Monday, June 1, 2020

Strengthening trade secret protection in Canada: Part 2

As I explained in Part 1, IP flight risk reduction comprises three steps:
  1. Instituting an “IP aware” mindset within the company via an IP policy.
  2. Securing the company’s trade secret ownership.
  3. Running periodic mining or discovery sessions.

In this blog post I will describe how to implement step 2.
A necessary first step to protect trade secrets is adopting non-disclosure agreements (NDAs). An NDA prohibits an external party which receives trade secrets from disclosing the trade secrets. The NDA should place the onus on the receiving external party to ensure adequate protection of the trade secrets. As explained previously, performing due diligence ahead of releasing the trade secrets to ensure that the receiving party will adequately protect the trade secrets should be standard. Also, it should be standard to indicate in the trade secrets database or registry which trade secrets have been disclosed to the receiving party, when trade secrets are disclosed.
Employment agreements should have relevant clauses to ensure that trade secrets will be adequately protected. Employment agreements should have relevant confidentiality or non-disclosure clauses as explained previously. Since all inventions begin their lives as trade secrets, employment agreements should also have clauses requiring the employee to identify inventions that the employee created in the course of his/her employment. This includes clauses requiring the employee to:
  • Promptly disclose all inventions that the employee has created during the course of his or her employment; and
  • Participate in IP discovery or mining sessions where the employee discloses inventions created. This could include clauses requiring the employee to fill invention disclosure forms.

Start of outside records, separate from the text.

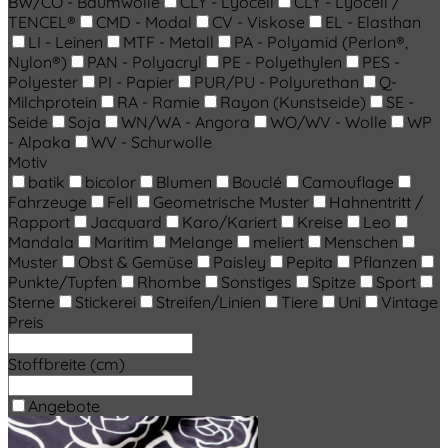
BW/CO - Baumwolle
CLY - Lyocell
CLY - Lyocell /
TENCEL®
CMD - Modal
CV - Viskose
EL - Elasthan
LI - Leinen
MTF - Metall
PA - Polyamid (Perlon®,
Nylon®)
PAN - Polyacryl
PE - Polyethylen
PES -
Polyester
PI - Papier
PUR/PU - Polyurethan
Q-
Milchprotein
RA - Ramie
Rayon (Kunstseide)
SE -
Seide
Soja
WN/WA - Angora
WO/WV - Wolle
WP
- Alpaka
WV - Schurwolle
Motiv
batik
bicolor
Blumen
Bouclé
Camouflage
Fahrzeuge
Fell
Geometrische Muster
Hahnentritt /
Rapport
Jacquard
Karo/Kariert
Kreise
Leo
Mandala
Maritim
Melange
meliert
Menschen
Muster
Obst & Gemüse
Paisley
Pepita
Pflanzen
Punkte/Tupfen
Rhombe
Sonstiges
Spitze
Sport
Sterne
Stickerei
Streifen/Linien
Tiere
Uni
Vintage
Preis
Stoffbreite (cm)
Angebote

The employment agreement should also include express language clauses stating that the employee assigns to the company all applicable future rights to all IP, including trade secrets, created in the course of employment.
It is likely that the company will engage with a consultant/contractor to obtain services. The consultant/contractor may need to know trade secrets to provide these services. Prior to releasing the trade secret(s) to any consultant/contractor, performing due diligence to ensure that the consultant/contractor will adequately protect the trade secret(s) should be standard. As explained previously, similar to all other IP, services or engagement agreement between the organization and a consultant/contractor should specify that:
  • the company retains ownership and control of all trade secrets developed during the engagement;
  • the consultant/contractor agrees to maintain the confidentiality of any trade secrets which it is given access to;
  • the consultant/contractor is responsible for ensuring that each of the consultant/contractor’s employees and any sub-contractors engaged on the project agree in writing to assign all rights to any trade secrets developed in the project; and
  • the consultant/contractor is responsible for ensuring that each of the consultant/contractor’s employees and any sub-contractors engaged on the project agree in writing to maintain confidentiality of any trade secrets it is given access to or which are developed in the project.
Finally, it is important to be able to prove existence and ownership of the trade secret(s) in the case of litigation. One such way is by using an external third party registry called the Intellectual Knowledge Registry (IKR), which is administered by the International IP Commercialization Council. The IKR provides incontestable proof of existence (PoE) of electronic documents using a unique digital fingerprint created as part of the IKR. The fingerprint cannot be used to regenerate the actual document, which remains in the safekeeping of the company. The fingerprint is stored in a secure digital vault. Even if the vault is hacked, hackers cannot regenerate the actual documents. Already IIPCC has partnered with WIPO GREEN to offer this service.